| PROBLEM TO WORK ON |
Could you print each entry below verbatim while omitting the pictures?

| RECORDS PROVIDED |
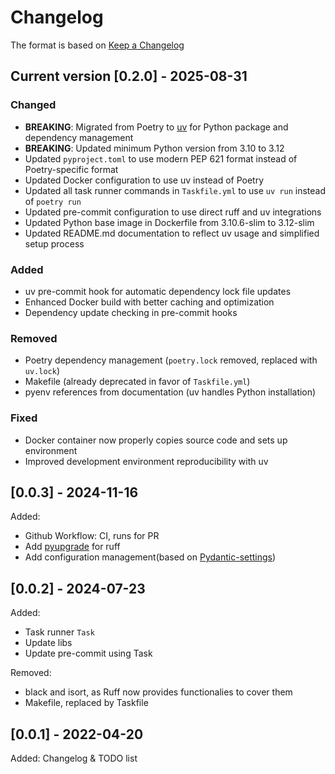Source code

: # Changelog

The format is based on [Keep a Changelog](https://keepachangelog.com/en/1.0.0/)

## Current version [0.2.0] - 2025-08-31

### Changed
- **BREAKING**: Migrated from Poetry to [uv](https://docs.astral.sh/uv/) for Python package and dependency management
- **BREAKING**: Updated minimum Python version from 3.10 to 3.12
- Updated `pyproject.toml` to use modern PEP 621 format instead of Poetry-specific format
- Updated Docker configuration to use uv instead of Poetry
- Updated all task runner commands in `Taskfile.yml` to use `uv run` instead of `poetry run`
- Updated pre-commit configuration to use direct ruff and uv integrations
- Updated Python base image in Dockerfile from 3.10.6-slim to 3.12-slim
- Updated README.md documentation to reflect uv usage and simplified setup process

### Added
- uv pre-commit hook for automatic dependency lock file updates
- Enhanced Docker build with better caching and optimization
- Dependency update checking in pre-commit hooks

### Removed
- Poetry dependency management (`poetry.lock` removed, replaced with `uv.lock`)
- Makefile (already deprecated in favor of `Taskfile.yml`)
- pyenv references from documentation (uv handles Python installation)

### Fixed
- Docker container now properly copies source code and sets up environment
- Improved development environment reproducibility with uv

## [0.0.3] - 2024-11-16
Added:
- Github Workflow: CI, runs for PR
- Add [pyupgrade](https://github.com/asottile/pyupgrade) for ruff
- Add configuration management(based on [Pydantic-settings](https://github.com/pydantic/pydantic-settings))

## [0.0.2] - 2024-07-23

Added:
- Task runner `Task`
- Update libs
- Update pre-commit using Task

Removed:
- black and isort, as Ruff now provides functionalies to cover them
- Makefile, replaced by Taskfile

## [0.0.1] - 2022-04-20
Added: Changelog & TODO list
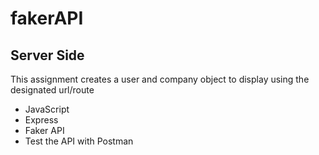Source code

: # fakerAPI
## Server Side

This assignment creates a user and company object to display using the designated url/route
* JavaScript
* Express
* Faker API
* Test the API with Postman
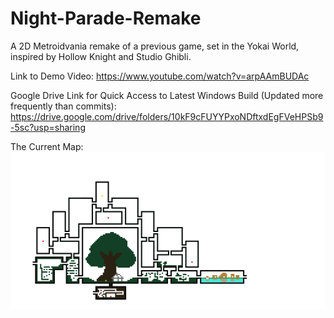 # Night-Parade-Remake
A 2D Metroidvania remake of a previous game, set in the Yokai World, inspired by Hollow Knight and Studio Ghibli.

Link to Demo Video:
https://www.youtube.com/watch?v=arpAAmBUDAc

Google Drive Link for Quick Access to Latest Windows Build (Updated more frequently than commits):
https://drive.google.com/drive/folders/10kF9cFUYYPxoNDftxdEgFVeHPSb9-5sc?usp=sharing

The Current Map:
![Map Image](/Assets/Graphics/Map/Map.png)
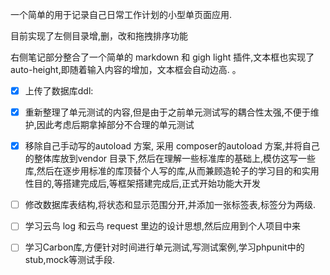 一个简单的用于记录自己日常工作计划的小型单页面应用.

目前实现了左侧目录增,删，改和拖拽排序功能

右侧笔记部分整合了一个简单的 markdown 和 gigh light 插件,文本框也实现了 auto-height,即随着输入内容的增加，文本框会自动边高. 。

- [x] 上传了数据库ddl:
- [x] 重新整理了单元测试的内容,但是由于之前单元测试写的耦合性太强,不便于维护,因此考虑后期拿掉部分不合理的单元测试
- [x] 移除自己手动写的autoload 方案, 采用 composer的autoload 方案,并将自己的整体库放到vendor 目录下,然后在理解一些标准库的基础上,模仿这写一些库,然后在逐步用标准的库顶替个人写的库,从而兼顾造轮子的学习目的和实用性目的,等搭建完成后,等框架搭建完成后,正式开始功能大开发
- [ ] 修改数据库表结构,将状态和显示范围分开,并添加一张标签表,标签分为两级.
- [ ] 学习云鸟 log 和云鸟 request 里边的设计思想,然后应用到个人项目中来
- [ ] 学习Carbon库,方便针对时间进行单元测试,写测试案例,学习phpunit中的stub,mock等测试手段.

| COMPLETED EXERCISE |
Source code

: # Changelog

The format is based on [Keep a Changelog](https://keepachangelog.com/en/1.0.0/)

## Current version [0.2.0] - 2025-08-31

### Changed
- **BREAKING**: Migrated from Poetry to [uv](https://docs.astral.sh/uv/) for Python package and dependency management
- **BREAKING**: Updated minimum Python version from 3.10 to 3.12
- Updated `pyproject.toml` to use modern PEP 621 format instead of Poetry-specific format
- Updated Docker configuration to use uv instead of Poetry
- Updated all task runner commands in `Taskfile.yml` to use `uv run` instead of `poetry run`
- Updated pre-commit configuration to use direct ruff and uv integrations
- Updated Python base image in Dockerfile from 3.10.6-slim to 3.12-slim
- Updated README.md documentation to reflect uv usage and simplified setup process

### Added
- uv pre-commit hook for automatic dependency lock file updates
- Enhanced Docker build with better caching and optimization
- Dependency update checking in pre-commit hooks

### Removed
- Poetry dependency management (`poetry.lock` removed, replaced with `uv.lock`)
- Makefile (already deprecated in favor of `Taskfile.yml`)
- pyenv references from documentation (uv handles Python installation)

### Fixed
- Docker container now properly copies source code and sets up environment
- Improved development environment reproducibility with uv

## [0.0.3] - 2024-11-16
Added:
- Github Workflow: CI, runs for PR
- Add [pyupgrade](https://github.com/asottile/pyupgrade) for ruff
- Add configuration management(based on [Pydantic-settings](https://github.com/pydantic/pydantic-settings))

## [0.0.2] - 2024-07-23

Added:
- Task runner `Task`
- Update libs
- Update pre-commit using Task

Removed:
- black and isort, as Ruff now provides functionalies to cover them
- Makefile, replaced by Taskfile

## [0.0.1] - 2022-04-20
Added: Changelog & TODO list
Source code

: # fakerAPI
## Server Side

This assignment creates a user and company object to display using the designated url/route
* JavaScript
* Express
* Faker API
* Test the API with Postman
 # Night-Parade-Remake
A 2D Metroidvania remake of a previous game, set in the Yokai World, inspired by Hollow Knight and Studio Ghibli.

Link to Demo Video:
https://www.youtube.com/watch?v=arpAAmBUDAc

Google Drive Link for Quick Access to Latest Windows Build (Updated more frequently than commits):
https://drive.google.com/drive/folders/10kF9cFUYYPxoNDftxdEgFVeHPSb9-5sc?usp=sharing

The Current Map:
![Map Image](/Assets/Graphics/Map/Map.png)
 一个简单的用于记录自己日常工作计划的小型单页面应用.

目前实现了左侧目录增,删，改和拖拽排序功能

右侧笔记部分整合了一个简单的 markdown 和 gigh light 插件,文本框也实现了 auto-height,即随着输入内容的增加，文本框会自动边高. 。

- [x] 上传了数据库ddl:
- [x] 重新整理了单元测试的内容,但是由于之前单元测试写的耦合性太强,不便于维护,因此考虑后期拿掉部分不合理的单元测试
- [x] 移除自己手动写的autoload 方案, 采用 composer的autoload 方案,并将自己的整体库放到vendor 目录下,然后在理解一些标准库的基础上,模仿这写一些库,然后在逐步用标准的库顶替个人写的库,从而兼顾造轮子的学习目的和实用性目的,等搭建完成后,等框架搭建完成后,正式开始功能大开发
- [ ] 修改数据库表结构,将状态和显示范围分开,并添加一张标签表,标签分为两级.
- [ ] 学习云鸟 log 和云鸟 request 里边的设计思想,然后应用到个人项目中来
- [ ] 学习Carbon库,方便针对时间进行单元测试,写测试案例,学习phpunit中的stub,mock等测试手段.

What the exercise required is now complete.